P.O. Box 12068, State Capitol
Austin, Texas 78711
Tel. (512) 463-0112
FOR IMMEDIATE RELEASE
February 23, 2001
AUSTIN - State Senator Jane Nelson, R-Flower Mound, yesterday filed three pieces of legislation to improve cooperation between the Dallas Fort Worth Airport and its neighbors and to give neighboring communities a voice in land use and development issues as DFW continues to expand.
"The success of DFW is just as important to Grapevine, Coppell, Irving and Euless as it is to Dallas and Fort Worth. DFW was built on regional cooperation, and I think the airport can only benefit from the input of its neighbors," Senator Nelson said. "People need to start realizing that many, if not most, of the people who live in our Metroplex live in small to mid-size cities. These residents are woefully unrepresented when it comes to our airport. The board needs to be more reflective of the community the airport serves."
- Senate Bill 881: Requires the airport to submit by Dec. 31, 2001 to TxDOT a report that identifies land-use plans over the next five years and to divest itself of ownership of all property not designated for essential airport services.
- Senate Bill 882: Restructures the DFW Airport joint board to include one member representing cities adjacent to the airport. The seat will rotate between cities.
- Senate Bill 883: Requires the airport board to obtain the approval of a municipality before attempting to condemn property within that city's jurisdiction.
Senator Nelson filed the bills in part as a response to Senate Bill 569, filed by Senator David Cain of Dallas to force Grapevine and Coppell into tax-sharing agreements with the airport on land that the cities donated on the condition that it would remain on their respective tax rolls. "It is inappropriate for the Texas Legislature to unilaterally impose the will of Dallas and Fort Worth on other cities, especially because this action would erase a contractual obligation," Senator Nelson said.

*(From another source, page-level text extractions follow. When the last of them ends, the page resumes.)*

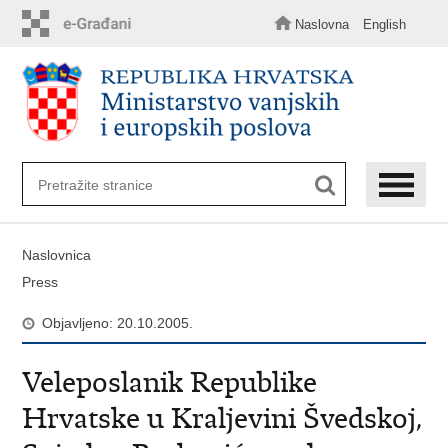
Preskoči
na
Naslovna
English
glavni
sadržaj
Naslovnica
Press
Objavljeno: 20.10.2005.
Veleposlanik Republike
Hrvatske u Kraljevini Švedskoj,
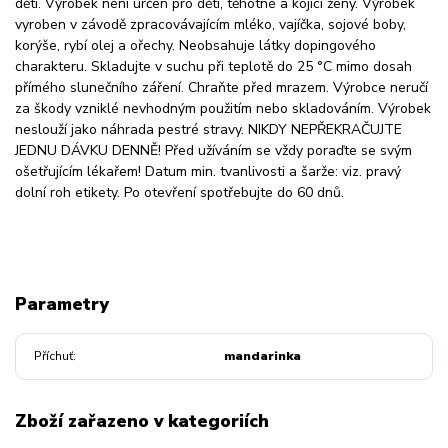
dětí. Výrobek není určen pro děti, těhotné a kojící ženy. Výrobek
vyroben v závodě zpracovávajícím mléko, vajíčka, sojové boby,
korýše, rybí olej a ořechy. Neobsahuje látky dopingového
charakteru. Skladujte v suchu při teplotě do 25 °C mimo dosah
přímého slunečního záření. Chraňte před mrazem. Výrobce neručí
za škody vzniklé nevhodným použitím nebo skladováním. Výrobek
neslouží jako náhrada pestré stravy. NIKDY NEPŘEKRAČUJTE
JEDNU DÁVKU DENNĚ! Před užíváním se vždy poraďte se svým
ošetřujícím lékařem! Datum min. tvanlivosti a šarže: viz. pravý
dolní roh etikety. Po otevření spotřebujte do 60 dnů.
Parametry
Příchuť
mandarinka
Zboží zařazeno v kategoriích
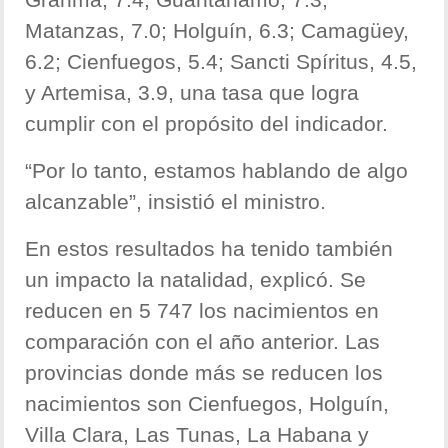
Matanzas, 7.0; Holguín, 6.3; Camagüey,
6.2; Cienfuegos, 5.4; Sancti Spíritus, 4.5,
y Artemisa, 3.9, una tasa que logra
cumplir con el propósito del indicador.
“Por lo tanto, estamos hablando de algo
alcanzable”, insistió el ministro.
En estos resultados ha tenido también
un impacto la natalidad, explicó. Se
reducen en 5 747 los nacimientos en
comparación con el año anterior. Las
provincias donde más se reducen los
nacimientos son Cienfuegos, Holguín,
Villa Clara, Las Tunas, La Habana y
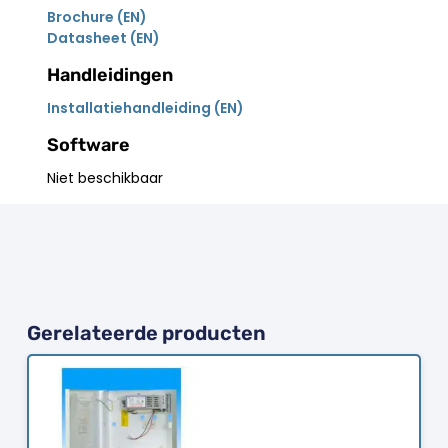
Brochure (EN)
Datasheet (EN)
Handleidingen
Installatiehandleiding (EN)
Software
Niet beschikbaar
Gerelateerde producten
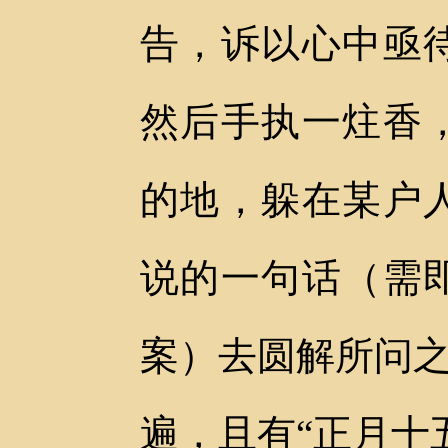
告，诉以心中亟
然后手执一炷香
的地，躲在某户
说的一句话（需
案）去圆解所问之
遍，且有“正月十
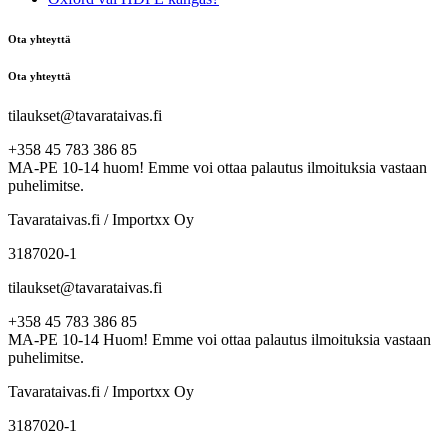
Ota yhteyttä
Ota yhteyttä
tilaukset@tavarataivas.fi
+358 45 783 386 85
MA-PE 10-14 huom! Emme voi ottaa palautus ilmoituksia vastaan
puhelimitse.
Tavarataivas.fi / Importxx Oy
3187020-1
tilaukset@tavarataivas.fi
+358 45 783 386 85
MA-PE 10-14 Huom! Emme voi ottaa palautus ilmoituksia vastaan
puhelimitse.
Tavarataivas.fi / Importxx Oy
3187020-1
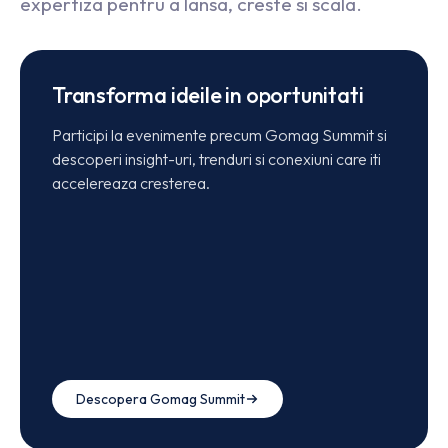
expertiza pentru a lansa, creste si scala.
Transforma ideile in oportunitati
Participi la evenimente precum Gomag Summit si
descoperi insight-uri, trenduri si conexiuni care iti
accelereaza cresterea.
Descopera Gomag Summit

Responding to criticism that the bill is anti-development, Senator Nelson replied, "I find it interesting that DFW's spokesman basically stated that the airport is trying to enter the economic development business, which is exactly what I'm trying to prevent. How can other cities compete with property-tax free status? What if DFW tried to lure Fidelity out of Westlake ... or lure Eddie Bauer to compete with Bass Pro? It's an unfair advantage, and it only benefits Dallas and Fort Worth. And what about lost revenue to school districts and cities? If big corporations are allowed to build at DFW, no school districts get any benefit. DFW has plenty of room to land planes and to expand. This bill gives them 10 years to tinker with a land-use plan that does not remove money from school children or adversely affect taxpayers."